Les recommandations issues de cette analyse ont été présentées le 10 Décembre 2020, à l'occasion de la commémoration de la Déclaration Universelle des Droits de l'Homme, adoptée par l'Assemblée générale des Nations Unies en 1948.

Dans le cadre de la « Décennie internationale du rapprochement des cultures » (2013-2022), Art-Lab contribue à l'effort international qui consiste à démontrer l'importance du dialogue interculturel dans le développement et la paix.

A travers un vaste programme de coordination, de recherche, de renforcement des capacités et de sensibilisation, Art-Lab souligne le rôle de l'UNESCO en tant qu'Agence cheffe de file pour la coopération interculturelle pour la paix.

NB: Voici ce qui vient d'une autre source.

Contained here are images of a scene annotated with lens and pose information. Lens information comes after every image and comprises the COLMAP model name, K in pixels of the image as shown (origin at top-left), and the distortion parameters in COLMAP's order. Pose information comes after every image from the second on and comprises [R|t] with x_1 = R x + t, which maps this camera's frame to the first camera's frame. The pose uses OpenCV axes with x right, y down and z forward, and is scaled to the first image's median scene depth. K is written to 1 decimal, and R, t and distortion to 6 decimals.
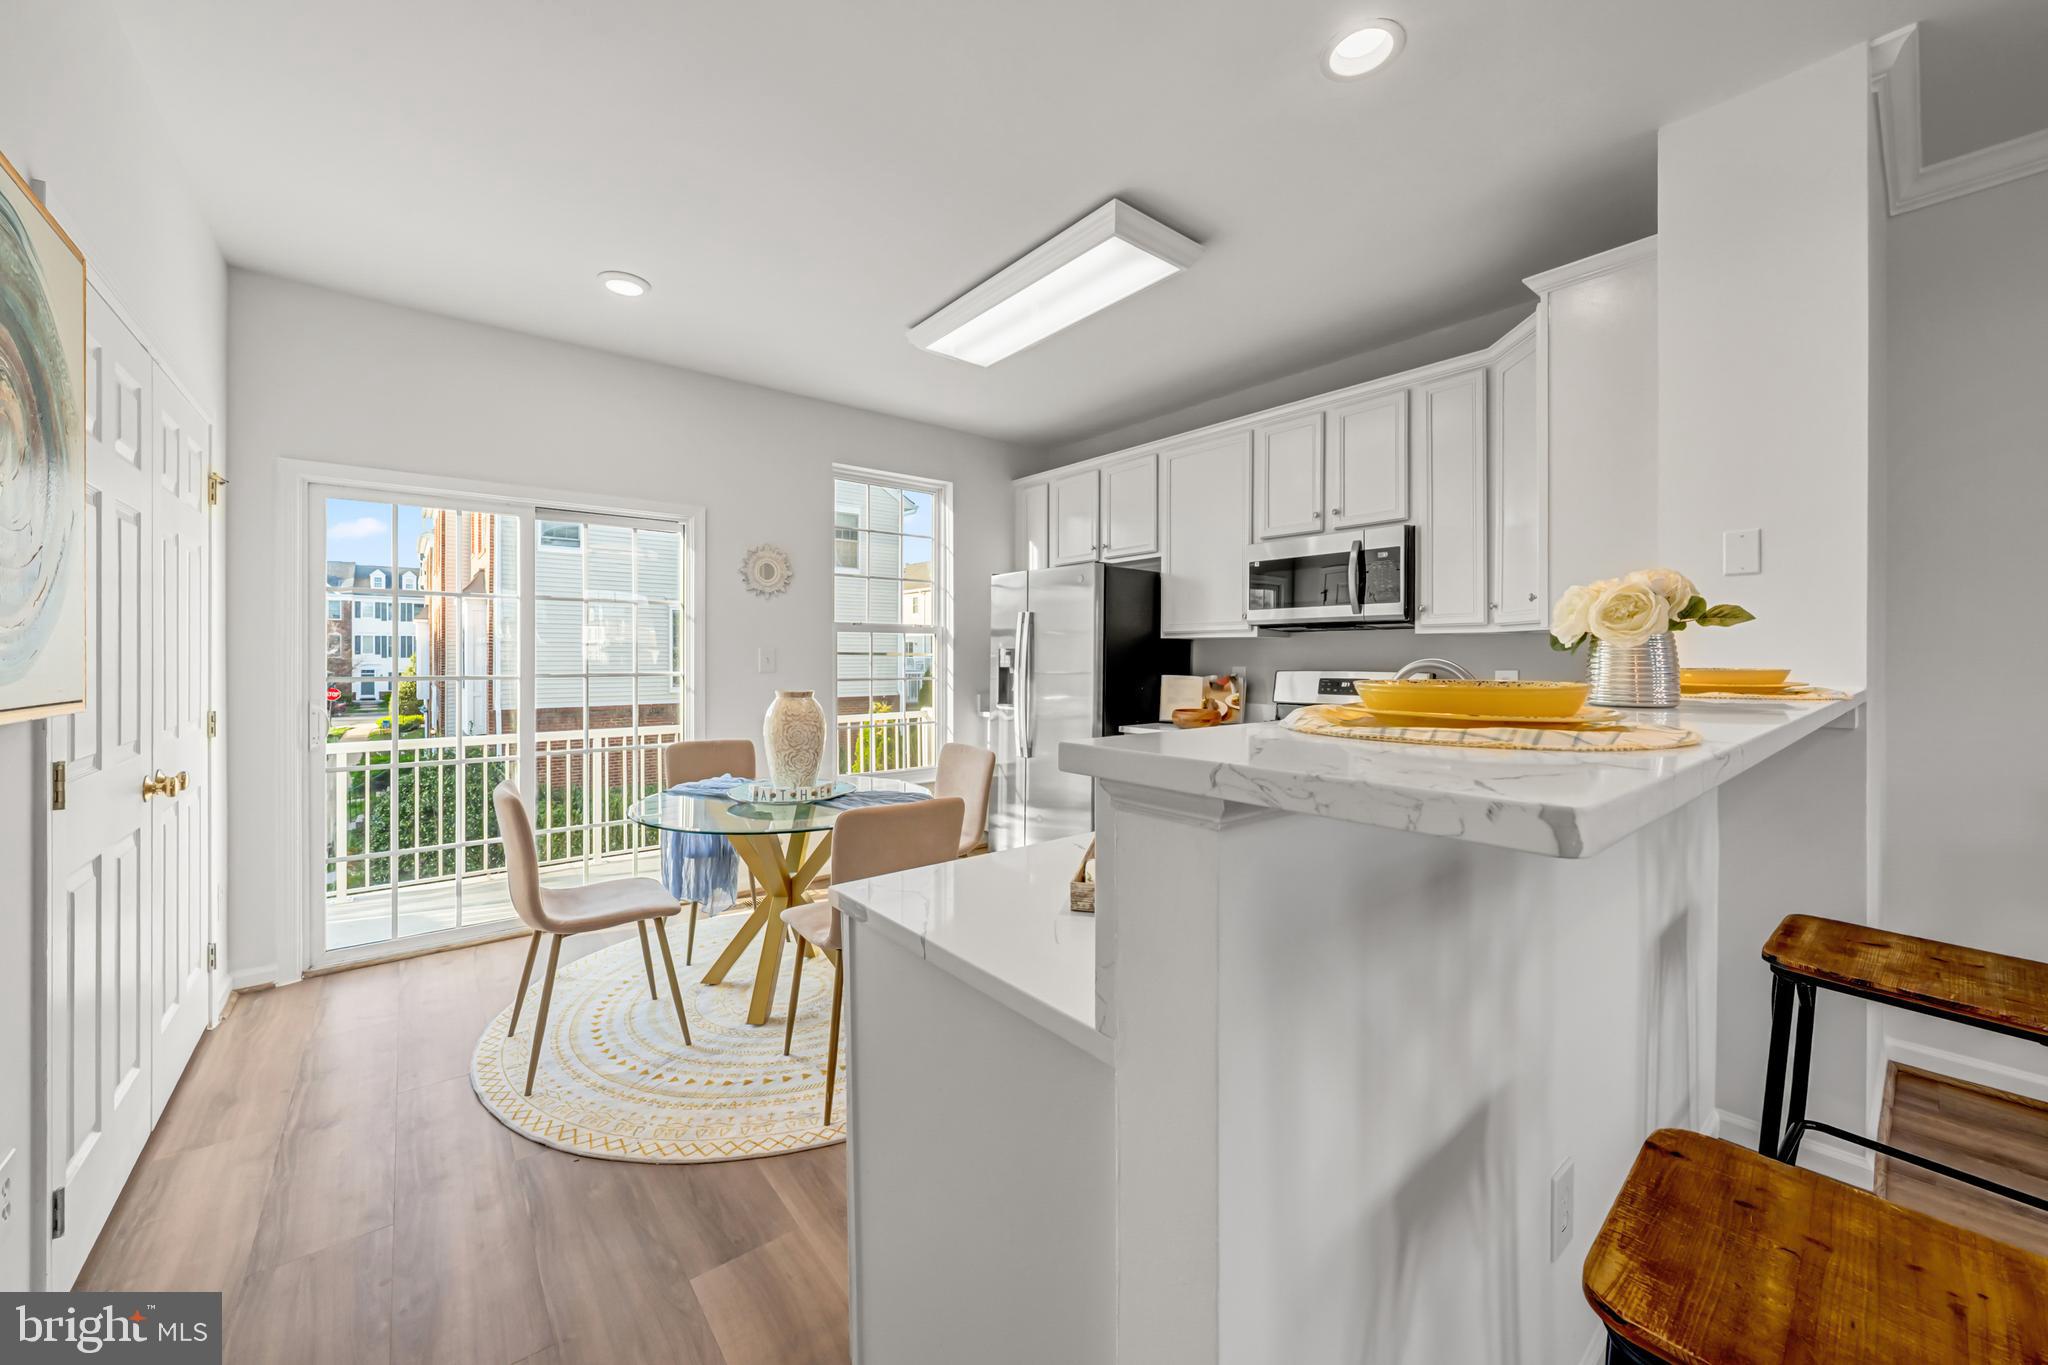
lens RADIAL K [[768.6, 0, 1024.2], [0, 768.6, 656.3], [0, 0, 1]] dist [-0.001752, -0.000161]
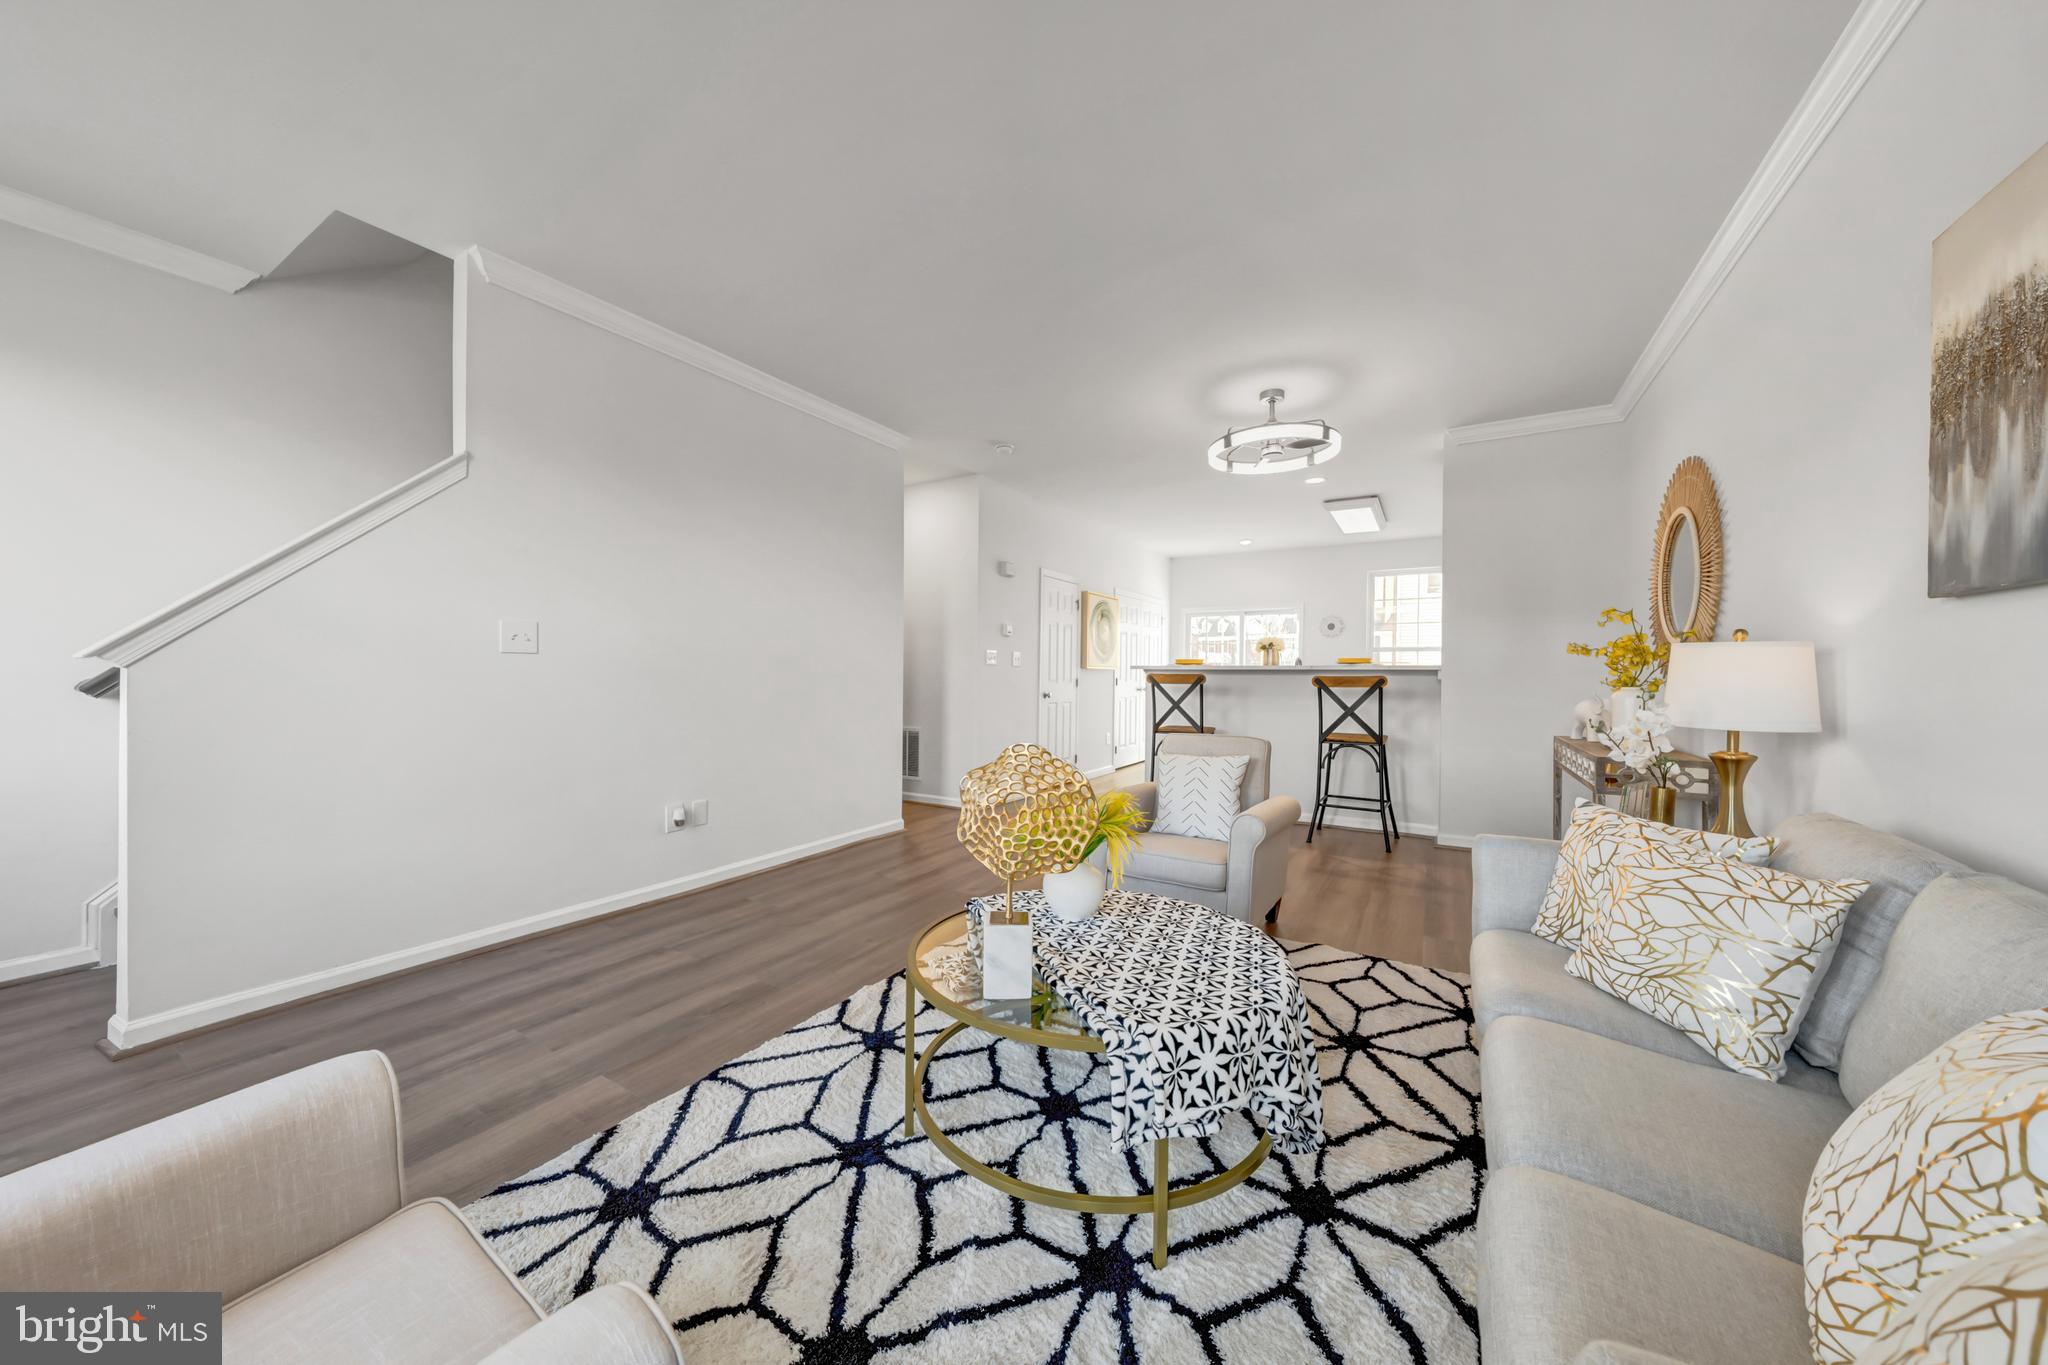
lens RADIAL K [[700.2, 0, 1011.9], [0, 700.2, 673.1], [0, 0, 1]] dist [-0.005800, -0.000043]
pose [[0.328701, 0.000616, -0.944434, 1.671360], [-0.010752, 0.999937, -0.003090, 0.053090], [0.944373, 0.011170, 0.328687, -0.733414]]
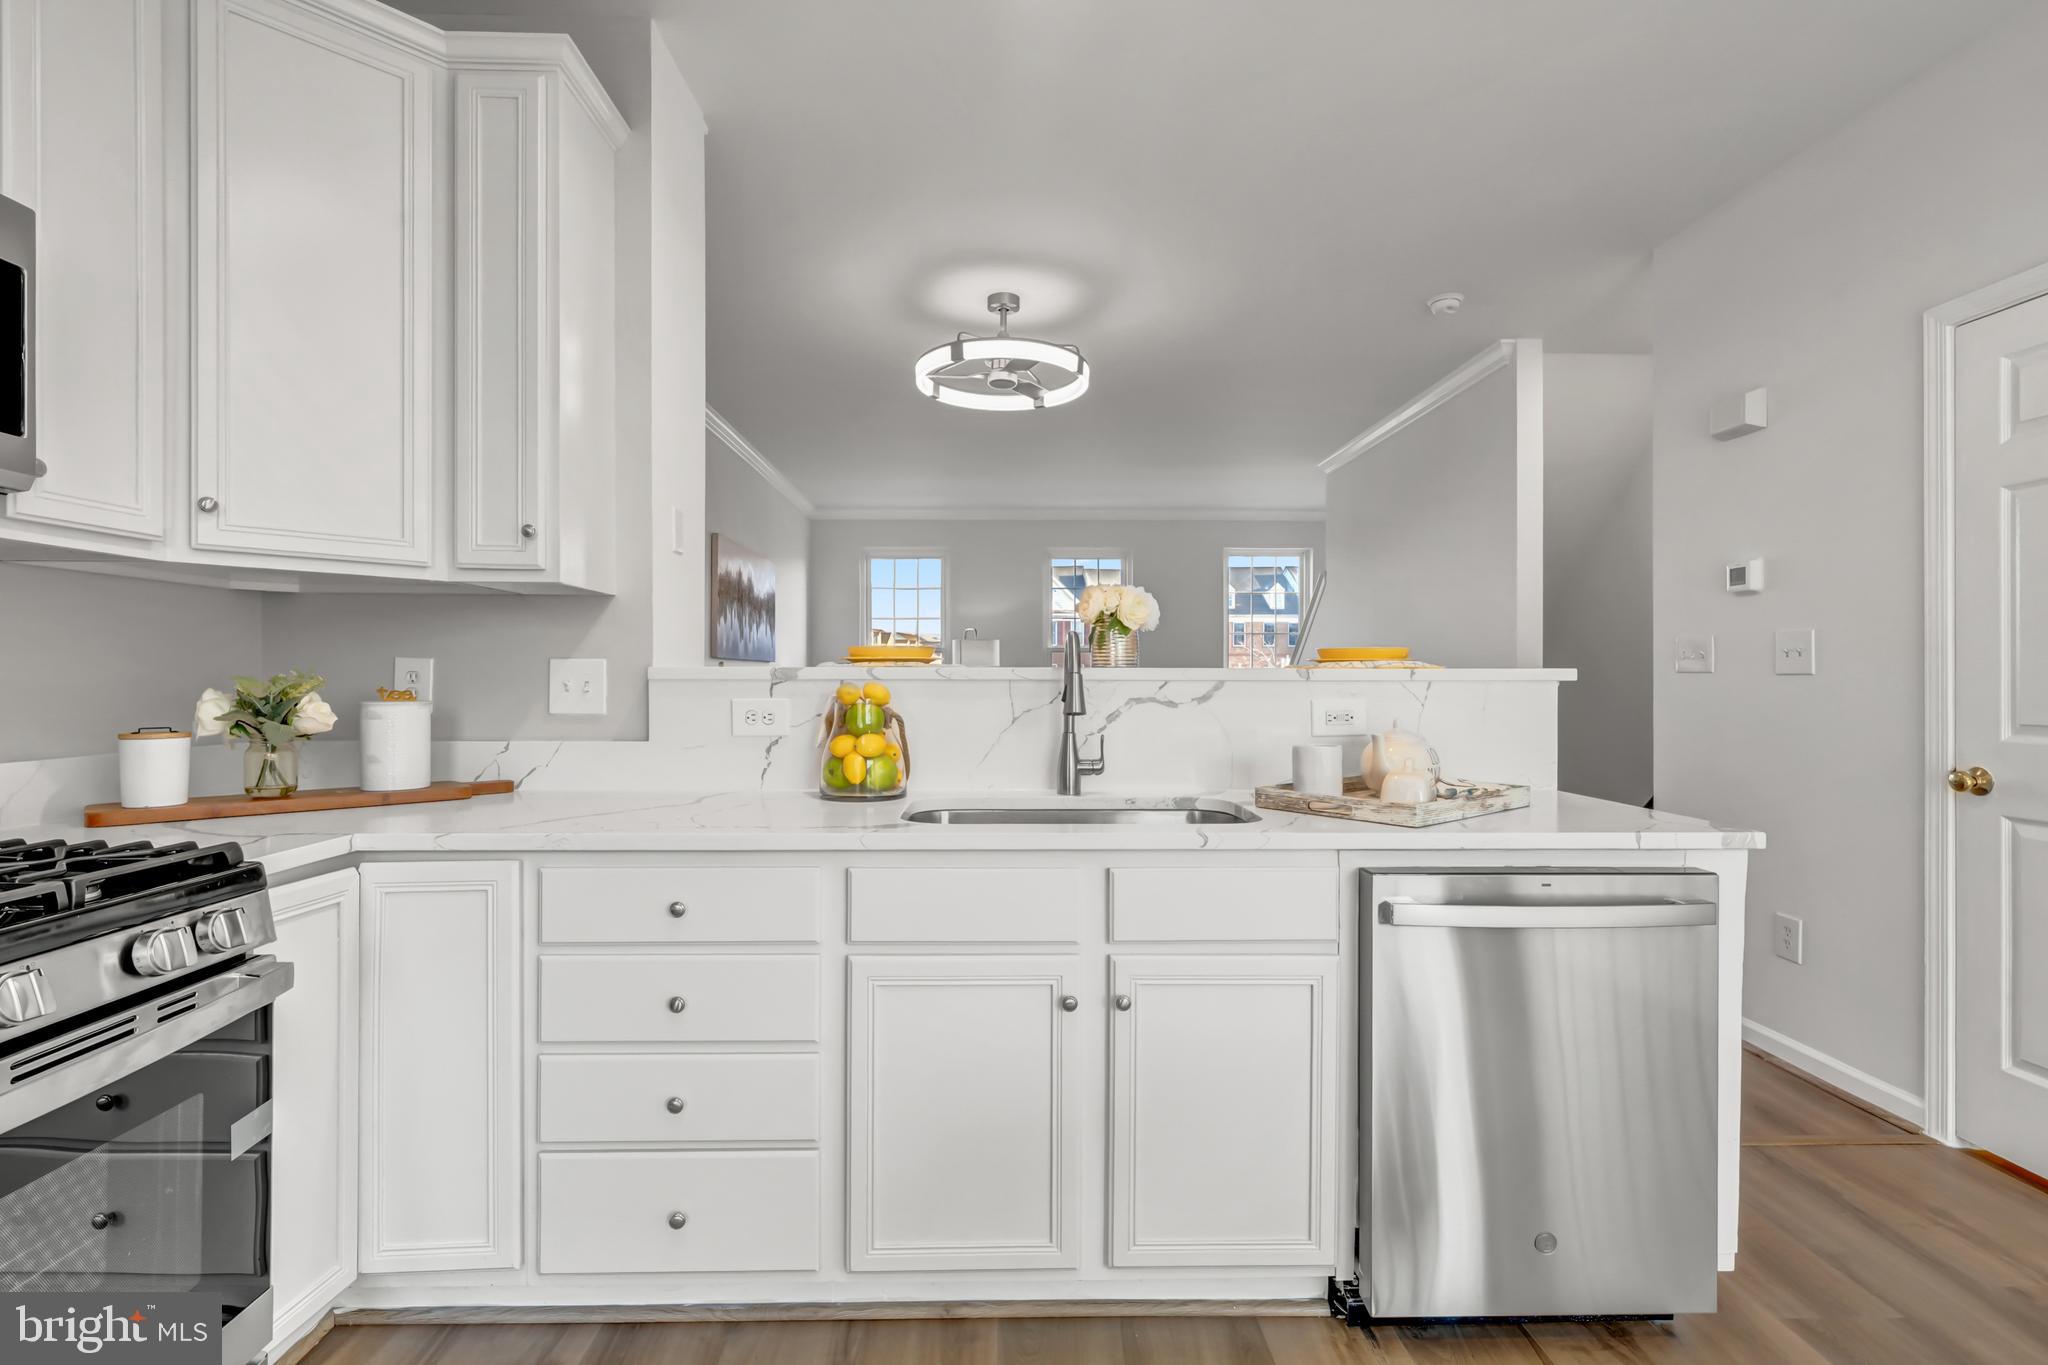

Plus précisément, Art-Lab entend consolider un portfolio de pratiques éthiques ; produire des outils de formation destinés aux acteurs humanitaires et culturels ; sensibiliser les acteurs politiques ; former les opérateurs culturels et le personnel humanitaire ; développer sa Plateforme engagée dans la promotion des arts pour les droits et la dignité humaine (constituée de Chaire UNESCO, experts internationaux, artistes engagés et opérateurs du développement); et enfin, impliquer dans des initiatives artistiques près de 100 000 personnes qui vivent dans des contextes difficiles.